The rights are designed to ensure fair and equal treatment for all stockholders in the event of a proposed takeover.

Published on Feb. 13, 2026

Jet.AI Inc., an emerging provider of high-performance GPU infrastructure and AI cloud services, has announced the adoption of a limited duration stockholders rights agreement. The rights are intended to enable all of the Company's stockholders to realize the long-term value of their investment and encourage anyone seeking to acquire the Company to negotiate with the Board prior to attempting a takeover.

Why it matters

The adoption of the rights agreement is a defensive measure to protect Jet.AI and its stockholders from abusive takeover tactics and ensure that any potential acquirer pays a fair price for control of the company.

The details

The rights will be exercisable only if a person or group acquires 10% or more of Jet.AI's outstanding common stock. Each right will entitle stockholders to buy one one-thousandth of a share of a new series of junior participating preferred stock. If a person or group acquires 10% or more of the company's outstanding common stock, each right will entitle its holder (other than such person or members of such group) to purchase a number of Company common shares having a market value of twice such price.

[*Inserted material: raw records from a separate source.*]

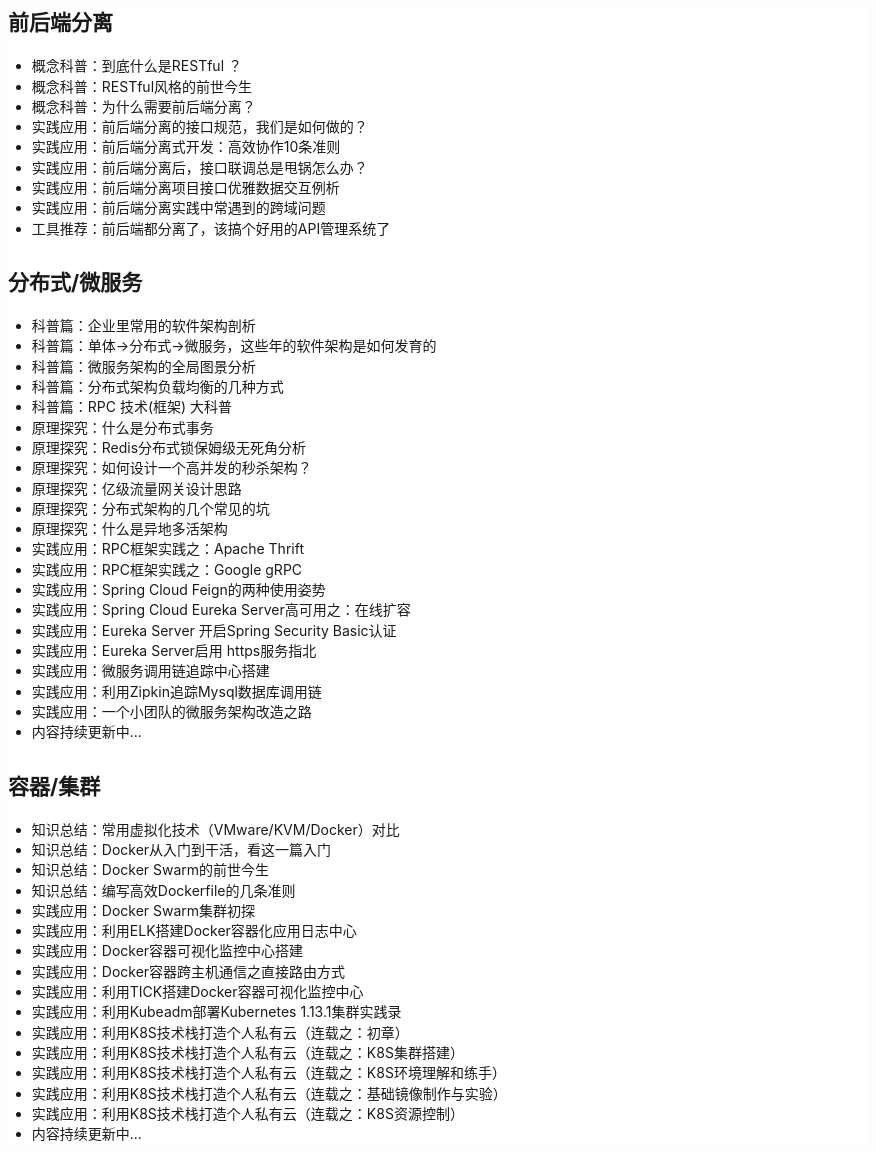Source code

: 前后端分离
-----

-   概念科普：到底什么是RESTful ？
-   概念科普：RESTful风格的前世今生
-   概念科普：为什么需要前后端分离？
-   实践应用：前后端分离的接口规范，我们是如何做的？
-   实践应用：前后端分离式开发：高效协作10条准则
-   实践应用：前后端分离后，接口联调总是甩锅怎么办？
-   实践应用：前后端分离项目接口优雅数据交互例析
-   实践应用：前后端分离实践中常遇到的跨域问题
-   工具推荐：前后端都分离了，该搞个好用的API管理系统了

分布式/微服务
-------

-   科普篇：企业里常用的软件架构剖析
-   科普篇：单体→分布式→微服务，这些年的软件架构是如何发育的
-   科普篇：微服务架构的全局图景分析
-   科普篇：分布式架构负载均衡的几种方式
-   科普篇：RPC 技术(框架) 大科普
-   原理探究：什么是分布式事务
-   原理探究：Redis分布式锁保姆级无死角分析
-   原理探究：如何设计一个高并发的秒杀架构？
-   原理探究：亿级流量网关设计思路
-   原理探究：分布式架构的几个常见的坑
-   原理探究：什么是异地多活架构
-   实践应用：RPC框架实践之：Apache Thrift
-   实践应用：RPC框架实践之：Google gRPC
-   实践应用：Spring Cloud Feign的两种使用姿势
-   实践应用：Spring Cloud Eureka Server高可用之：在线扩容
-   实践应用：Eureka Server 开启Spring Security Basic认证
-   实践应用：Eureka Server启用 https服务指北
-   实践应用：微服务调用链追踪中心搭建
-   实践应用：利用Zipkin追踪Mysql数据库调用链
-   实践应用：一个小团队的微服务架构改造之路
-   内容持续更新中...

容器/集群
-----

-   知识总结：常用虚拟化技术（VMware/KVM/Docker）对比
-   知识总结：Docker从入门到干活，看这一篇入门
-   知识总结：Docker Swarm的前世今生
-   知识总结：编写高效Dockerfile的几条准则
-   实践应用：Docker Swarm集群初探
-   实践应用：利用ELK搭建Docker容器化应用日志中心
-   实践应用：Docker容器可视化监控中心搭建
-   实践应用：Docker容器跨主机通信之直接路由方式
-   实践应用：利用TICK搭建Docker容器可视化监控中心
-   实践应用：利用Kubeadm部署Kubernetes 1.13.1集群实践录
-   实践应用：利用K8S技术栈打造个人私有云（连载之：初章）
-   实践应用：利用K8S技术栈打造个人私有云（连载之：K8S集群搭建）
-   实践应用：利用K8S技术栈打造个人私有云（连载之：K8S环境理解和练手）
-   实践应用：利用K8S技术栈打造个人私有云（连载之：基础镜像制作与实验）
-   实践应用：利用K8S技术栈打造个人私有云（连载之：K8S资源控制）
-   内容持续更新中...

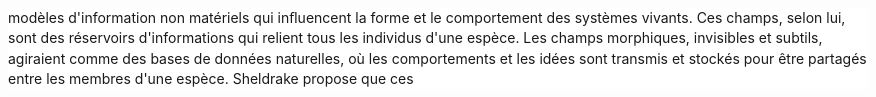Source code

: modèles
d'information
non
matériels
qui
inﬂuencent
la
forme
et
le
comportement
des
systèmes
vivants.
Ces
champs,
selon
lui,
sont
des
réservoirs
d'informations
qui
relient
tous
les
individus
d'une
espèce.
Les
champs
morphiques,
invisibles
et
subtils,
agiraient
comme
des
bases
de
données
naturelles,
où
les
comportements
et
les
idées
sont
transmis
et
stockés
pour
être
partagés
entre
les
membres
d'une
espèce.
Sheldrake
propose
que
ces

The Board also has the option to exchange one share of the Company's common stock for each outstanding right (other than rights owned by such person or members of such group).

  • The rights will expire on February 12, 2027 unless the rights are earlier redeemed or exchanged.
  • The dividend distribution of the rights will be made on February 24, 2026, payable to stockholders on that date.

The players

Jet.AI Inc.

An emerging provider of high-performance GPU infrastructure and AI cloud services, listed on the NASDAQ Capital Market under the ticker symbol 'JTAI'.

Board of Directors of Jet.AI

The Board of Directors of Jet.AI, which has the option to redeem the rights for one cent per right prior to a person or group acquiring 10% or more of the company's outstanding common stock.